You learn to eat your necessary nutrition in 30 miles not 30 minutes. You Start off with cooked protein of some kind, followed by some form of bread or potato and then finish with a green and some kind of desert. A little dab at a time from the doghouse next to you or off the dash under the windshield as you roll.
We used to have two Dutch ovens going on the floor near the shifter. It would contain chopped ham, taters small, some onions (This is a type of food you have to have etc) and something green like brussel sprouts. Takes 6 hours to cook. You have 4 or 5 to go when it's done and ready to eat. and there is chopped tomatos and some form of drink and so forth to finish.
I don't know too much about day cabs, but we used to call ahead to whatever truckstop and have them precook and wrap in foil a particular way of meal. If I remember right in the morning I asked for a western omlette with everything, easy on Jalapenos, and then some form of potato to go with it and perhaps a bit of meat with it so that it all cooked together, wrapped in such a way you just break off as you eat going down the road.

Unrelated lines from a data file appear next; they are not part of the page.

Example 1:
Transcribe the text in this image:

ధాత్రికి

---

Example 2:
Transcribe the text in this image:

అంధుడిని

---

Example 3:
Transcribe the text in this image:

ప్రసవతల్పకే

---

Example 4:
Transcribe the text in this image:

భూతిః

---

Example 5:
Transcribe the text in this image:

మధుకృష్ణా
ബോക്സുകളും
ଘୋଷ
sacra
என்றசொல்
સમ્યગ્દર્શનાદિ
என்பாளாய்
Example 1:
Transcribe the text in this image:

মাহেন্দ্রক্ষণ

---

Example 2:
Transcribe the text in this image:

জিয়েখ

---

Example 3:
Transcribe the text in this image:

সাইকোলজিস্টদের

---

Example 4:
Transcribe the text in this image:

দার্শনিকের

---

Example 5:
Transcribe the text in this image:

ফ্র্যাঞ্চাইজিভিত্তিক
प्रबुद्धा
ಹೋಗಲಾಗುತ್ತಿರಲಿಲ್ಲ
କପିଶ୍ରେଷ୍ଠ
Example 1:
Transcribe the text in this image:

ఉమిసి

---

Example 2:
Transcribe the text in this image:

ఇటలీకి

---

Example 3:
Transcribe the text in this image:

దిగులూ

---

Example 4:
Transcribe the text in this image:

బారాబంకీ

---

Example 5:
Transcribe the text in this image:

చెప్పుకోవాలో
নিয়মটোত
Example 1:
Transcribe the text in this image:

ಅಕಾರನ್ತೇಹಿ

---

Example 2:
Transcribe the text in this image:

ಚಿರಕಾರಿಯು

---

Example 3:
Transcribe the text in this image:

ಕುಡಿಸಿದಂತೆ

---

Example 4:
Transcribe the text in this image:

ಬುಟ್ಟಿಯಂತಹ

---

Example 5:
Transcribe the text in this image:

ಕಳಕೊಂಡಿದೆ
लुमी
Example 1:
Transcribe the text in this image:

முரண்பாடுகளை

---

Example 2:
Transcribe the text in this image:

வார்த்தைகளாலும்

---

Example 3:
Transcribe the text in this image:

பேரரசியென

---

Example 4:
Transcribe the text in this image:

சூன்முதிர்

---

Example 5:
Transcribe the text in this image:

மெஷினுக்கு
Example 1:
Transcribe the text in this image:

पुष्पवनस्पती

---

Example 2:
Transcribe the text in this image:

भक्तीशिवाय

Philadelphia Food trucks of the old roach kind with cheesesteaks, taters and onions and so on, wrapped you a few extra for the next few days for a 10.00 or so you did not count on actually pulling INTO a formal truckstop and then wasting time with all that served meal, parking and so forth. You needed to be down the road. They are waiting on you.
The three Stanley thermoses contained the jewel collection, good stiff coffee in two and strong alcohol in the third marked as such. This would be way before the CDL days where they put a stop to that. So the third contained known good water (Usually from distilled gallon jugs which broke) The spirits were not for drinking however. Its for cuts and trauma you accumulate eating splinters throwing pallets all day in the trailer. Otherwise you run a bad fever from being infected and then get really sick. Then you cannot drive. And lose your income if not your life.